When comparing the bread with GH with the standard bread, the bread with 20% and 40% GH obtained the best results in terms of volume and pore size. The baking loss of this bread was also comparable to that of the standard bread. The volume variation observed for the GH bread during baking affected heat and mass transfer owing to pore formation and the consequent variation in properties of the GH bread. Therefore, from the results obtained, 20% and 40% of GH prepared bread have the chance to become better with further changes in the preparation methodology. One of the major challenges faced during the baking of bread with CO₂ GH was the heterogeneous distribution of the GH during kneading. Additionally, during kneading, cooling down the gluten is a major challenge, as the addition of GH during kneading lowers the temperature of the dough. Furthermore, the GH bread recipe has scope for improvement with the addition of some promoters during the production of CO₂ GH or by the addition of some gluten promoting substances in the bread along with the GH as a leavening agent.

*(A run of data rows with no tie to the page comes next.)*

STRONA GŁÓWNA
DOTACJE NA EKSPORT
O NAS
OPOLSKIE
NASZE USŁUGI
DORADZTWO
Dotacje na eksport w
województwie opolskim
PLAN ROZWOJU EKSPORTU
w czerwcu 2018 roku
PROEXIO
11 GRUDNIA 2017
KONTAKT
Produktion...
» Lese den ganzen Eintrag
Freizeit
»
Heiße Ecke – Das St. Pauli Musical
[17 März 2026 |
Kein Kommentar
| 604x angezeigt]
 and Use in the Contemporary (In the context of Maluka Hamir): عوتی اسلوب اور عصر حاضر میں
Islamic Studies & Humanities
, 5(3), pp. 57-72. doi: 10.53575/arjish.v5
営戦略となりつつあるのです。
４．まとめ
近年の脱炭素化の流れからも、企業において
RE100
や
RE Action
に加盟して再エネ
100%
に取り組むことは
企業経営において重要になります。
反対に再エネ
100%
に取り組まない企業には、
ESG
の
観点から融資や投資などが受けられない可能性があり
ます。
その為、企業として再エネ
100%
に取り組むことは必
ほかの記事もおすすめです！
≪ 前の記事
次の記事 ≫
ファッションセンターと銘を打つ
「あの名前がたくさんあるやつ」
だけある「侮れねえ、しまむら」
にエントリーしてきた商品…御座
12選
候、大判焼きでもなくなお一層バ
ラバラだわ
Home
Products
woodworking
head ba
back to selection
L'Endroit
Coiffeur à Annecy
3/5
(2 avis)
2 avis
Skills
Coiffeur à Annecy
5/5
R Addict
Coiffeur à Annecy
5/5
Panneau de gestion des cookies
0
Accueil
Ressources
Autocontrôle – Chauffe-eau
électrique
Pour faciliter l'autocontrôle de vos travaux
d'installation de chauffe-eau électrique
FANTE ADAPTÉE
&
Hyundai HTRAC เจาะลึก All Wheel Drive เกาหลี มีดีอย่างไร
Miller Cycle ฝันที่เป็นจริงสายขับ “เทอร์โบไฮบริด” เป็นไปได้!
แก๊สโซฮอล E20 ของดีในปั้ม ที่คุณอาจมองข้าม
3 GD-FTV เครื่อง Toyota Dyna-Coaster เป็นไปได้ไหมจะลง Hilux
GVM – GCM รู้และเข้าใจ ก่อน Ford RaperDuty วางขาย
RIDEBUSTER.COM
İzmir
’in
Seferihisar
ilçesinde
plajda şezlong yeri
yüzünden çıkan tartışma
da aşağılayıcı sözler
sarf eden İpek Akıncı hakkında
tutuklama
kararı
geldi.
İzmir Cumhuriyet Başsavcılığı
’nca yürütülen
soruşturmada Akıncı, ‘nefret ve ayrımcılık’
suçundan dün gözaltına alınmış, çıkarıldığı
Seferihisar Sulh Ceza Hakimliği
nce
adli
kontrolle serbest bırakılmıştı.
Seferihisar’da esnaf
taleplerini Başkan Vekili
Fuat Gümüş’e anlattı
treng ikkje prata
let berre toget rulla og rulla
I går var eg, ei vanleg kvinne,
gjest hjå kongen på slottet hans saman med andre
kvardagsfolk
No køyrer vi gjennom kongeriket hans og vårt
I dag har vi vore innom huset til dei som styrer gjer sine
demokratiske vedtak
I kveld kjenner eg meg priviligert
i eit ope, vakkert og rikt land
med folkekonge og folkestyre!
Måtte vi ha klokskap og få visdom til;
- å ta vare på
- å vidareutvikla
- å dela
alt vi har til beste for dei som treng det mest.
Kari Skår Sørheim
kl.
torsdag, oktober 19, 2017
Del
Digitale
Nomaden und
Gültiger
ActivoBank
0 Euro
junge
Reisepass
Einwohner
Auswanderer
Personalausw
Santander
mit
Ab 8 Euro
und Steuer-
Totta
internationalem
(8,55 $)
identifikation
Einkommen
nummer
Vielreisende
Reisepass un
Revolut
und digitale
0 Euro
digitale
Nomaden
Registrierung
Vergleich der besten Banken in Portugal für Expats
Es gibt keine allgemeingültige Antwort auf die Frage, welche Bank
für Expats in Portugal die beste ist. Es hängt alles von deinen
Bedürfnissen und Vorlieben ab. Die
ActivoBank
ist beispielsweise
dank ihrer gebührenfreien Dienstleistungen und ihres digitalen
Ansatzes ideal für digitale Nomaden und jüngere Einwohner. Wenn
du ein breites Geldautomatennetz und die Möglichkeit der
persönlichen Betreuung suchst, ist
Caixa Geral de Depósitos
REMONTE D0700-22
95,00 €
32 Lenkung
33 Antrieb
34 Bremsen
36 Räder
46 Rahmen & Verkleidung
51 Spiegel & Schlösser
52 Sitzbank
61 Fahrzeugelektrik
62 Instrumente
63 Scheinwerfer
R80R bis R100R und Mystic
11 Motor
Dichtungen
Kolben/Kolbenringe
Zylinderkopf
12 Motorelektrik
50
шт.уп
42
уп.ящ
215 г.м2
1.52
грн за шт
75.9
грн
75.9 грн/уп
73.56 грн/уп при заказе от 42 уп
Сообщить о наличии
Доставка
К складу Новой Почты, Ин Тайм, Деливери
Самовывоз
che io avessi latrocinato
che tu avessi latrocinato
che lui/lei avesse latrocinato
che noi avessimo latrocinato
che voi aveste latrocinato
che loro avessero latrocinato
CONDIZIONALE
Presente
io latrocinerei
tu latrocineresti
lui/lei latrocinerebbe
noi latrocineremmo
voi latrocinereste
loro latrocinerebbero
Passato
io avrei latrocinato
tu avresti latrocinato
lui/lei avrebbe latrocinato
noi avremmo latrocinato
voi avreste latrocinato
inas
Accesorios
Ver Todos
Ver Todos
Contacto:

In recent years, several food applications of GH were reported, such as concentrations of fruit juices (apple, pineapple, and orange), and frozen desserts. However, no literature data were available on the baking aspects of the CO₂ GH; hence, more sincere and serious efforts are required for the improvement of this technology. However, this research certainly provided some answers to the challenges one can face while working with GH and what measures or methods can be adopted for its further improvement. Moreover, it was found that some of the changes that should be made in the light of the results obtained should be in the direction of modifying the design of the GH reactor, using some additional CO₂ GH promoting agents (such as food grade amino acids), and modifying the process of bread production with no proofing times. Additionally, perspectives and possible directions in the future application of the use of CO₂ GH as leavening agents in foods might be in different baking products such as gingerbread, black and white cookies, pound cake, rye bread, etc. (to check what difference does it makes if we change the ingredients of the recipe and the baking method). Furthermore, the production of GH only involves water and CO_2. No extra chemicals are required for the production. Additionally, with the application of GH, proofing time can be eliminated, saving the cost of the environmental chamber required for yeast fermentation. Moreover, with GH, no such storage of dough is required, and the product can be baked directly. However, the production of GH requires high pressure and low temperature, which can add cost to energy requirements. However, the timing of the baking process becomes more flexible with the use of CO₂ GH as a leavening agent and can be ideally used in small branch bakeries. Hence, the production of the gas hydrate can be carried out in the bakery on site in a simple manner with a reactor installation (a small area is required), and it can be shifted easily if needed. Therefore, the cost of extended warehousing can be waived.